The exercise:
Please lay out the stretch from the line containing "Rendered at 1654 by 1241 pixels." through the line containing "picture [94, 11, 1548, 981]" as a two-column CSV with the headers input and output, one row per entry holding its text and its answer. Quote each field, replacing line breaks with spaces.
-------------------------
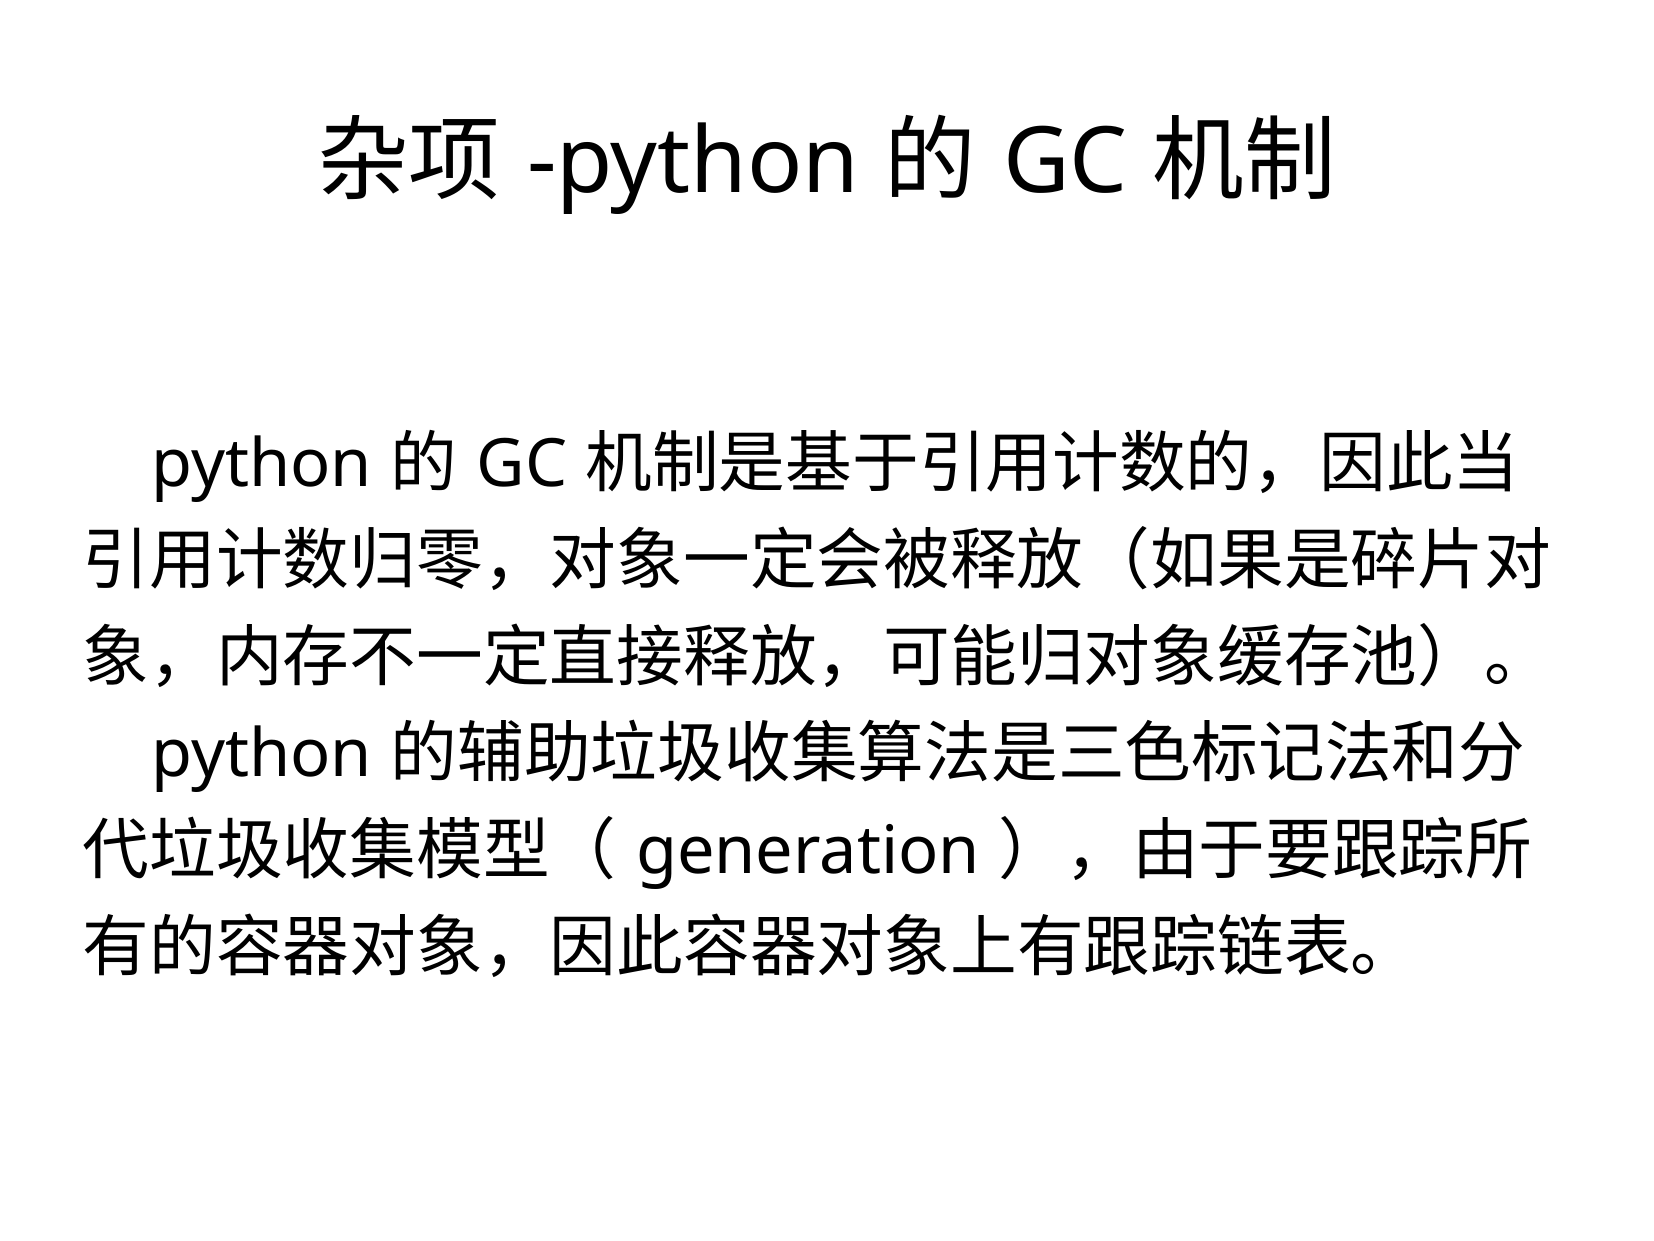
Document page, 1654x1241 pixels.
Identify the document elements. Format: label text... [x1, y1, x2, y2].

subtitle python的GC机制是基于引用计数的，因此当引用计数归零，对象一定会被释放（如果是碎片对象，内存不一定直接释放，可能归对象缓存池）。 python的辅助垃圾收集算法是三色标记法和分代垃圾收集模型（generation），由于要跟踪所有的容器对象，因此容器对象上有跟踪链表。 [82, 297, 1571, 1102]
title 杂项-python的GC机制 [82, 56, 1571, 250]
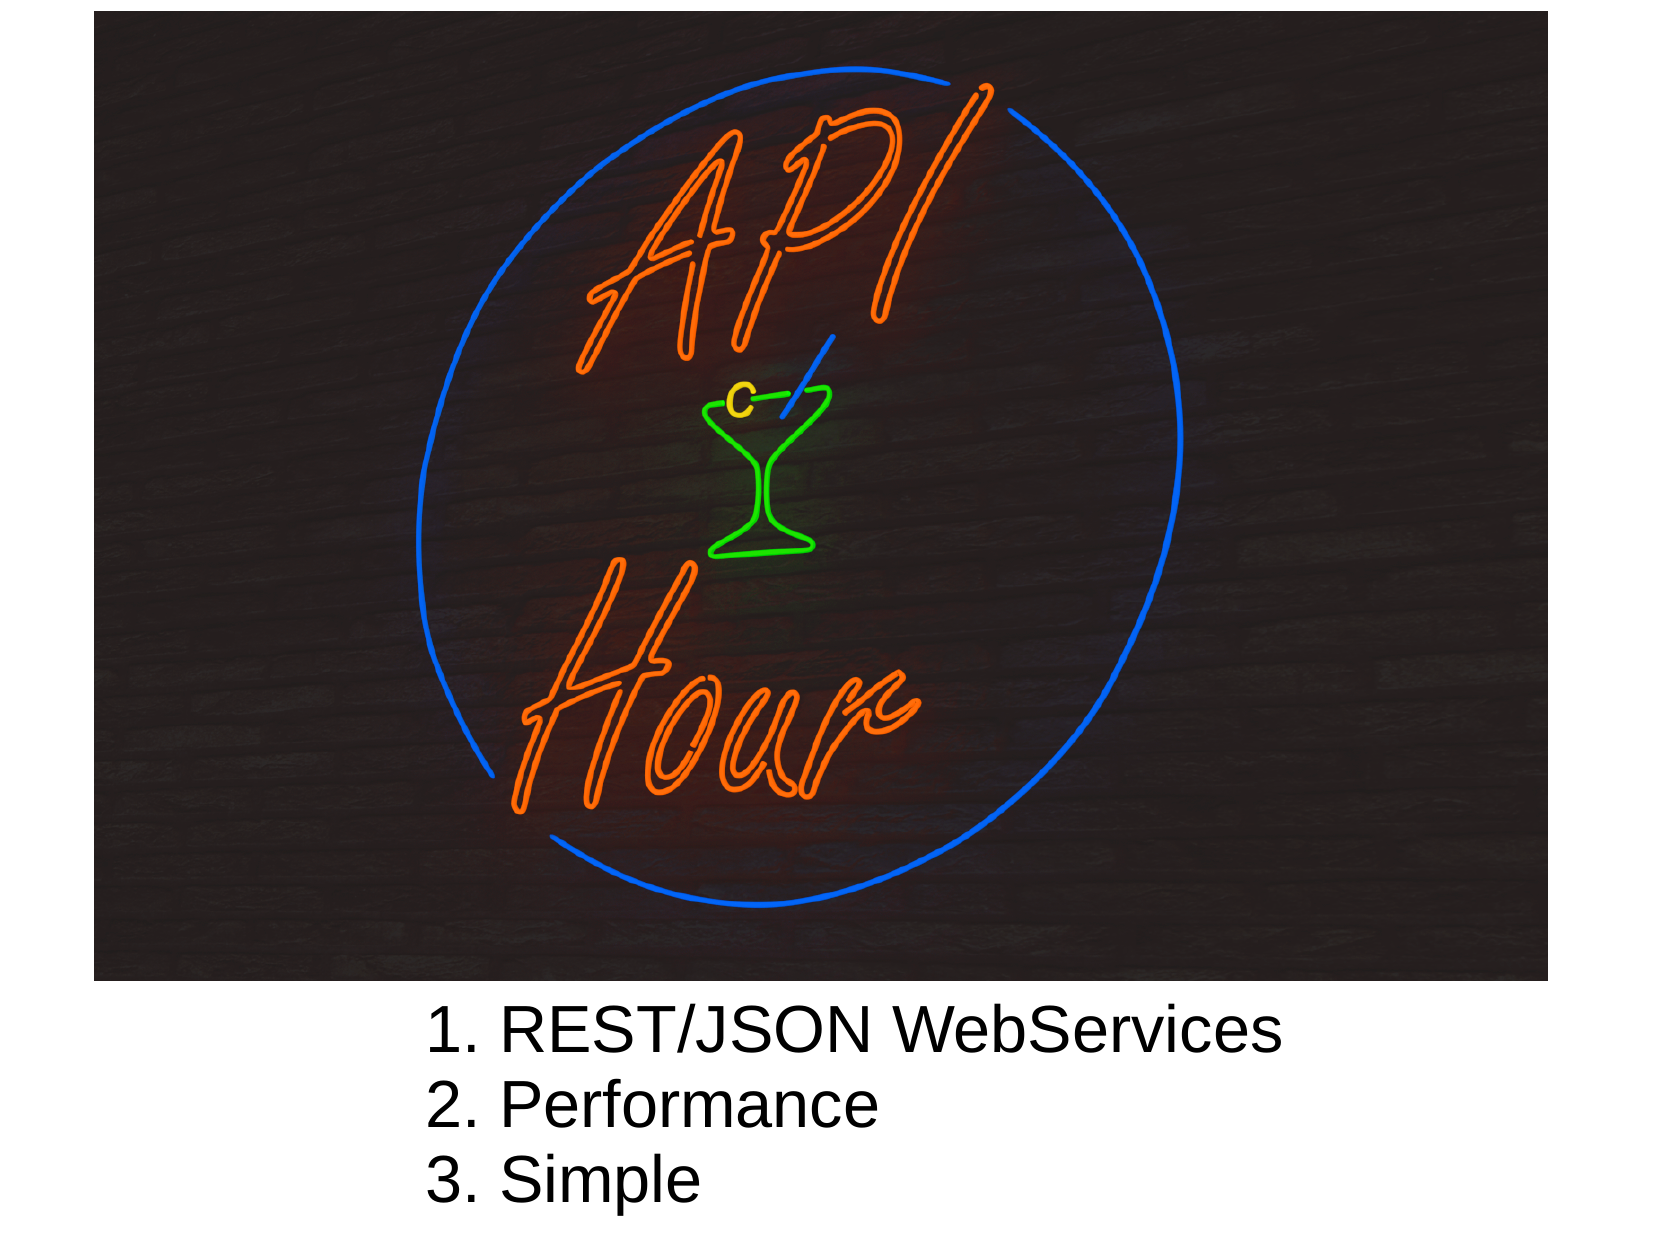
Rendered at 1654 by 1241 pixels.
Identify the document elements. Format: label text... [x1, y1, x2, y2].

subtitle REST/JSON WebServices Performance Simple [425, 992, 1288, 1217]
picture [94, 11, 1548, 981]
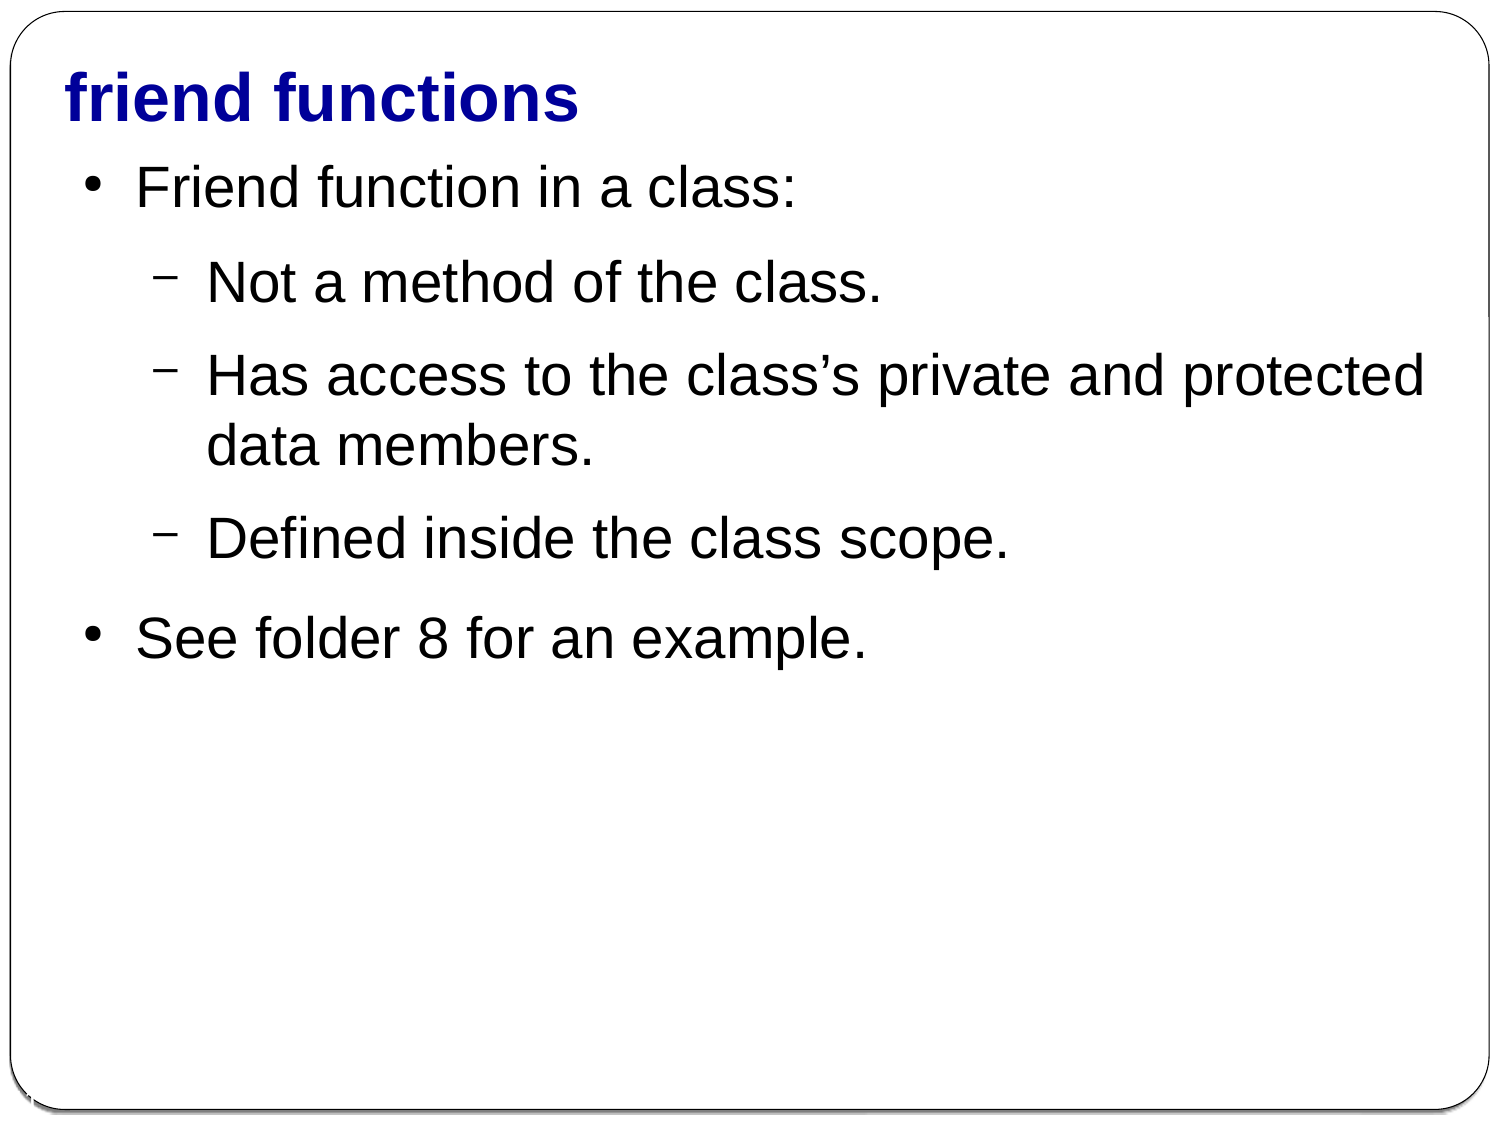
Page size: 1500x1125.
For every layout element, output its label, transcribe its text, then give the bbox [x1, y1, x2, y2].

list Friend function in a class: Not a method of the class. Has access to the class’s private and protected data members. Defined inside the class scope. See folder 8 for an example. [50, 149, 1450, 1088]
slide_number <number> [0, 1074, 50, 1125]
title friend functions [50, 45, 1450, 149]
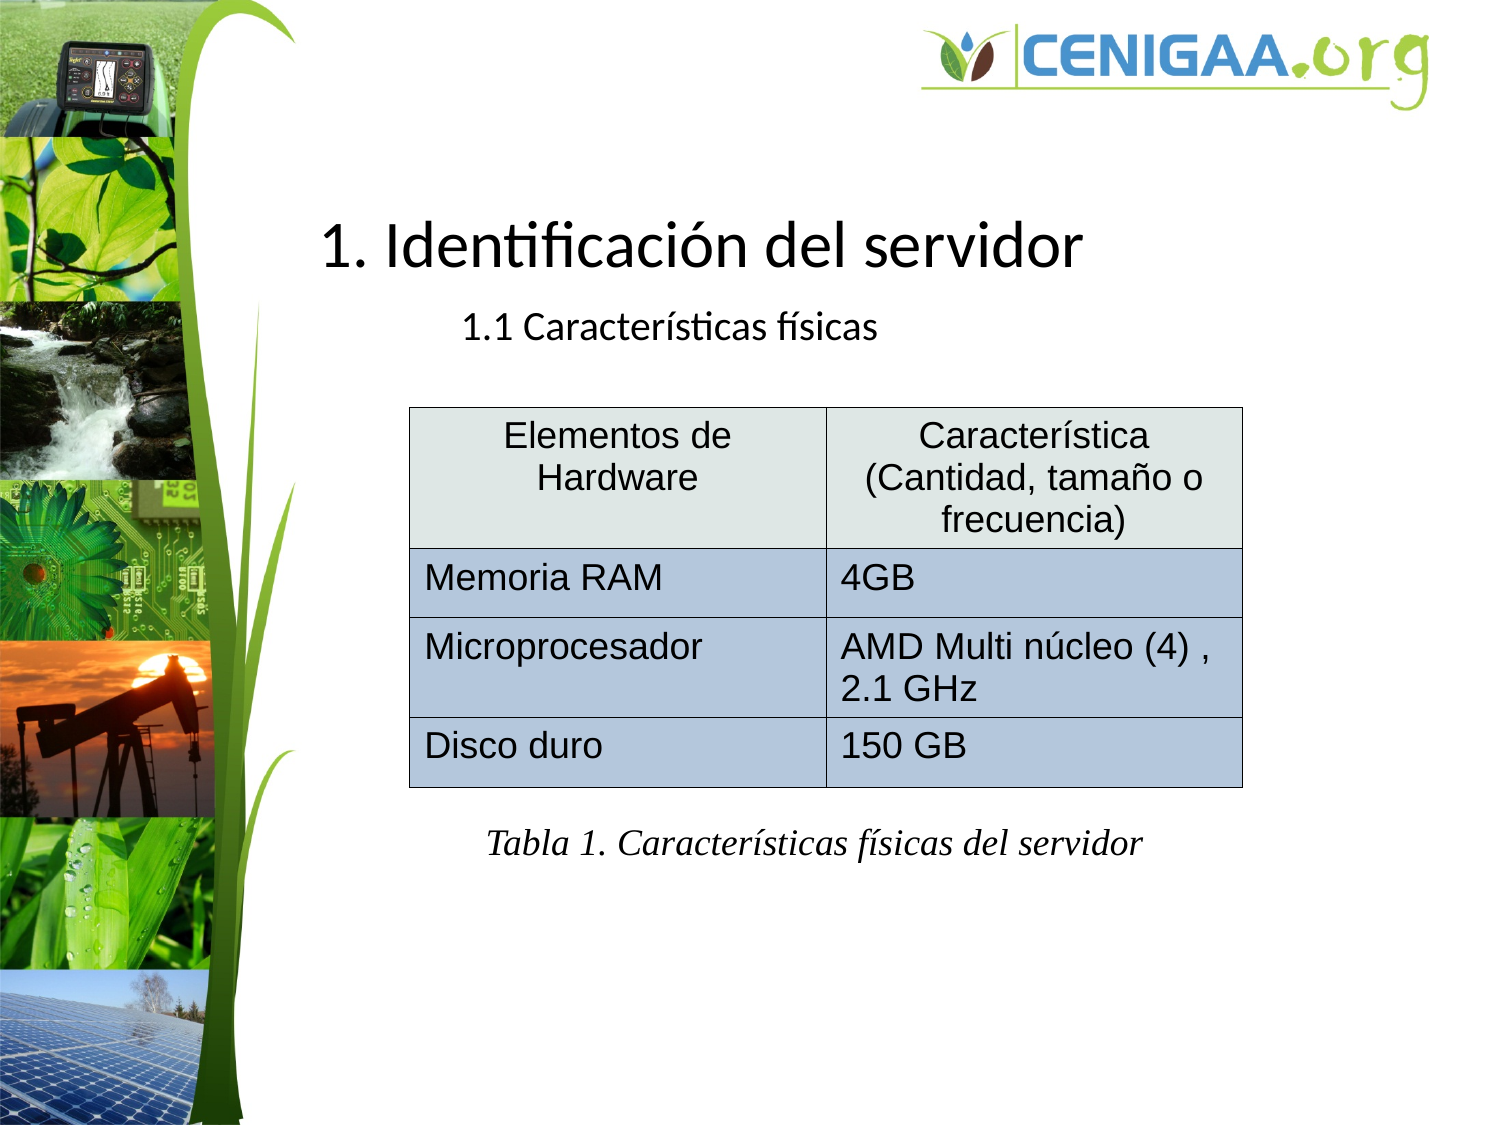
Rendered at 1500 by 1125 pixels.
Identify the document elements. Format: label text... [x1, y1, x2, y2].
-------------------------
Solution to this exercise:
input,output
"Rendered at 1654 by 1241 pixels. Identify the document elements. Format: label text... [x1, y1, x2, y2].","subtitle REST/JSON WebServices Performance Simple [425, 992, 1288, 1217] picture [94, 11, 1548, 981]"